START DATA IN THIS EXERCISE

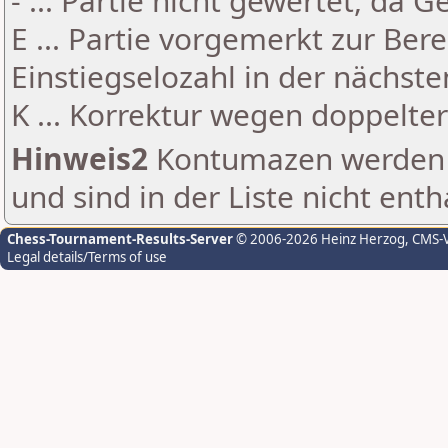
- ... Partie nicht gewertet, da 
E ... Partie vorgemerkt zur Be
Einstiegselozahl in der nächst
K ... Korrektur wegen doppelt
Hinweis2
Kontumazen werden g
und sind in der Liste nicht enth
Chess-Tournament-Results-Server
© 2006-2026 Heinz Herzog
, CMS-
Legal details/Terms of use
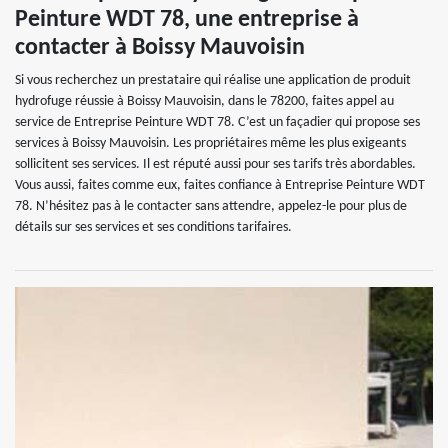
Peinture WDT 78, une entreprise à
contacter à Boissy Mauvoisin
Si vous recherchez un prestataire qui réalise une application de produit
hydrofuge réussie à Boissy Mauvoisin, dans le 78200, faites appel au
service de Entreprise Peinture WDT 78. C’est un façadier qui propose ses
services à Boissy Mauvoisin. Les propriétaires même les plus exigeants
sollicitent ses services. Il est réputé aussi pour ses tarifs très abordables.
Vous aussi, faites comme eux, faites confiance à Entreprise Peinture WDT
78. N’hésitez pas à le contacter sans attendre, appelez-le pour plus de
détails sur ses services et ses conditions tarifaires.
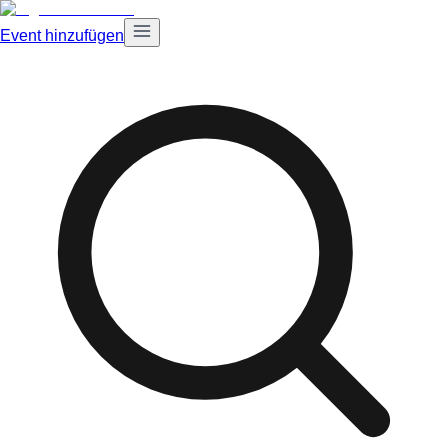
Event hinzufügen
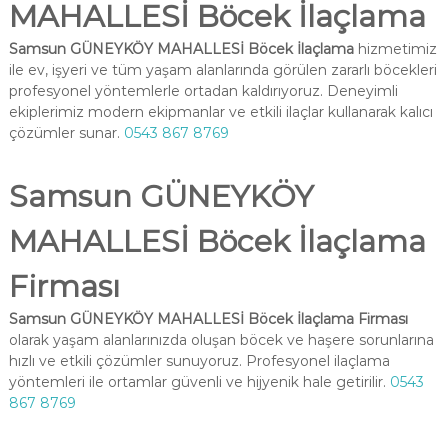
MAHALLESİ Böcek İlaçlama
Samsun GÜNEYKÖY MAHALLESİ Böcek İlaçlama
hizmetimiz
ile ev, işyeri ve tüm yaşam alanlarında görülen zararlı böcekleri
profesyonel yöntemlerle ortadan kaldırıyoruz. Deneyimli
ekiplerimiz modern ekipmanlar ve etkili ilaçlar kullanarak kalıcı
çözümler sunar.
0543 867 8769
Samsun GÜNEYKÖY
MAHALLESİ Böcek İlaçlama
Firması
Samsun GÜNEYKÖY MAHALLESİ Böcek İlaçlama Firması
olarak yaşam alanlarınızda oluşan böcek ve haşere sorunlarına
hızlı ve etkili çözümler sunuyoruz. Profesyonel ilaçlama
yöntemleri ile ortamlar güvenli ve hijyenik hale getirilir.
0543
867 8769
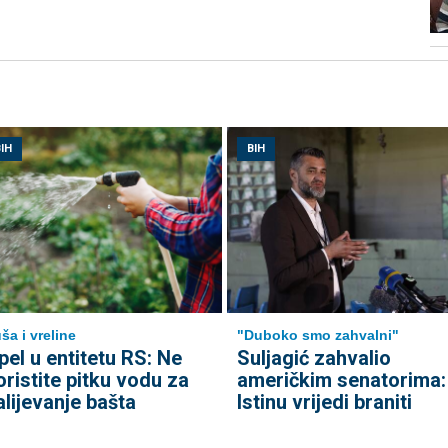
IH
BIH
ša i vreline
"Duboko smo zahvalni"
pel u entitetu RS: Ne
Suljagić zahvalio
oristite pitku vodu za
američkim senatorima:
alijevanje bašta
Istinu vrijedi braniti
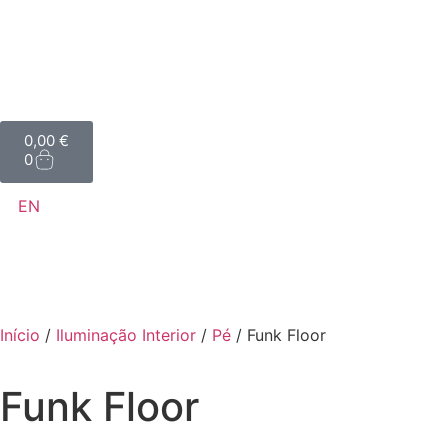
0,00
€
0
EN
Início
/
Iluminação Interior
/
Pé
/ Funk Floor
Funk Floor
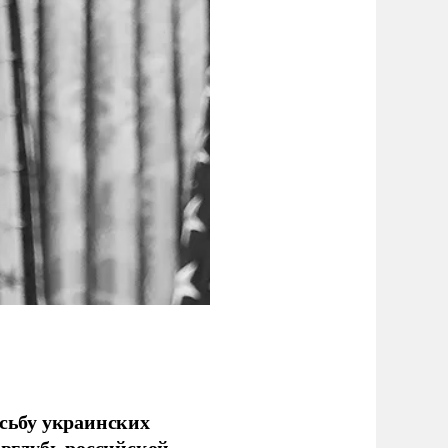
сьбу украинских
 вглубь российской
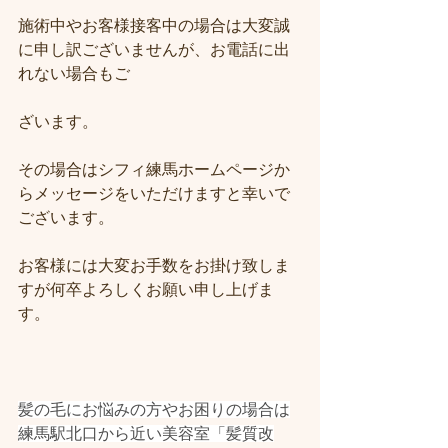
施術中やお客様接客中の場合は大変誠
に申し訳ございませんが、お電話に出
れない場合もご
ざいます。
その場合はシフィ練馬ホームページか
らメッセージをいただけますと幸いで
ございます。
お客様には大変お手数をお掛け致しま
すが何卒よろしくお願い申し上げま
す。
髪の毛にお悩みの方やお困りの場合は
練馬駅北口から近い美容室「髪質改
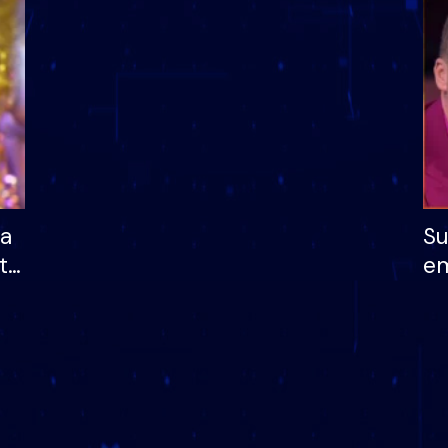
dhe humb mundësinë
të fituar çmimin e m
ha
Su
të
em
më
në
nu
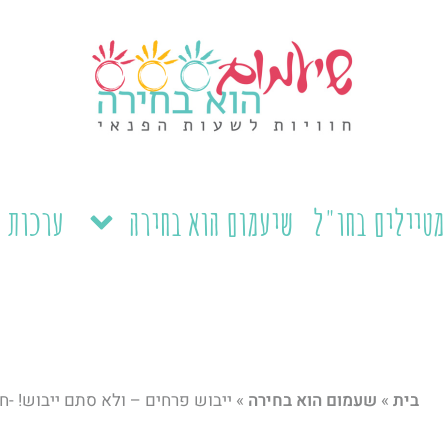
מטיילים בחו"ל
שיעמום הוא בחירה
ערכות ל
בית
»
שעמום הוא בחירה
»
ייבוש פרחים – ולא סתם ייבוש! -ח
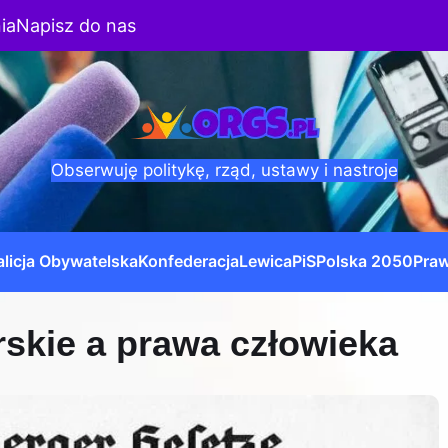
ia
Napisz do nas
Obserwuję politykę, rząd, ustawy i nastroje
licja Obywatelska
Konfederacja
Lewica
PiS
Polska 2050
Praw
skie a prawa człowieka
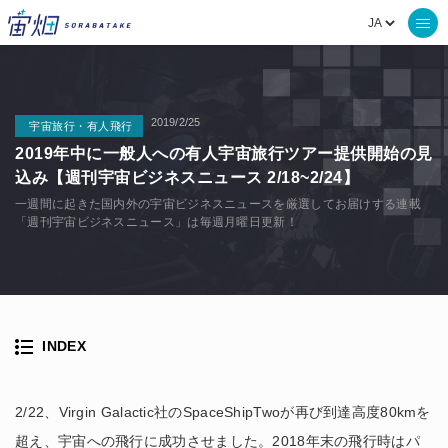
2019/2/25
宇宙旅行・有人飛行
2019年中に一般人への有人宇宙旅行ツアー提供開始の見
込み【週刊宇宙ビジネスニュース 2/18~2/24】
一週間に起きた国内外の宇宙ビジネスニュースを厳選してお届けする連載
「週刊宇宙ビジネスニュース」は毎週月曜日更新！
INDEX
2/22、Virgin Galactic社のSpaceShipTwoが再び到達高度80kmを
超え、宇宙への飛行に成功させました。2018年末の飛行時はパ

END DATA IN THIS EXERCISE

PROBLEM TO SOLVE: Your response should contain each line of the entries above that holds the string "Samsun".

ANSWER SPACE:
Samsun GÜNEYKÖY MAHALLESİ Böcek İlaçlama
Samsun GÜNEYKÖY
Samsun GÜNEYKÖY MAHALLESİ Böcek İlaçlama Firması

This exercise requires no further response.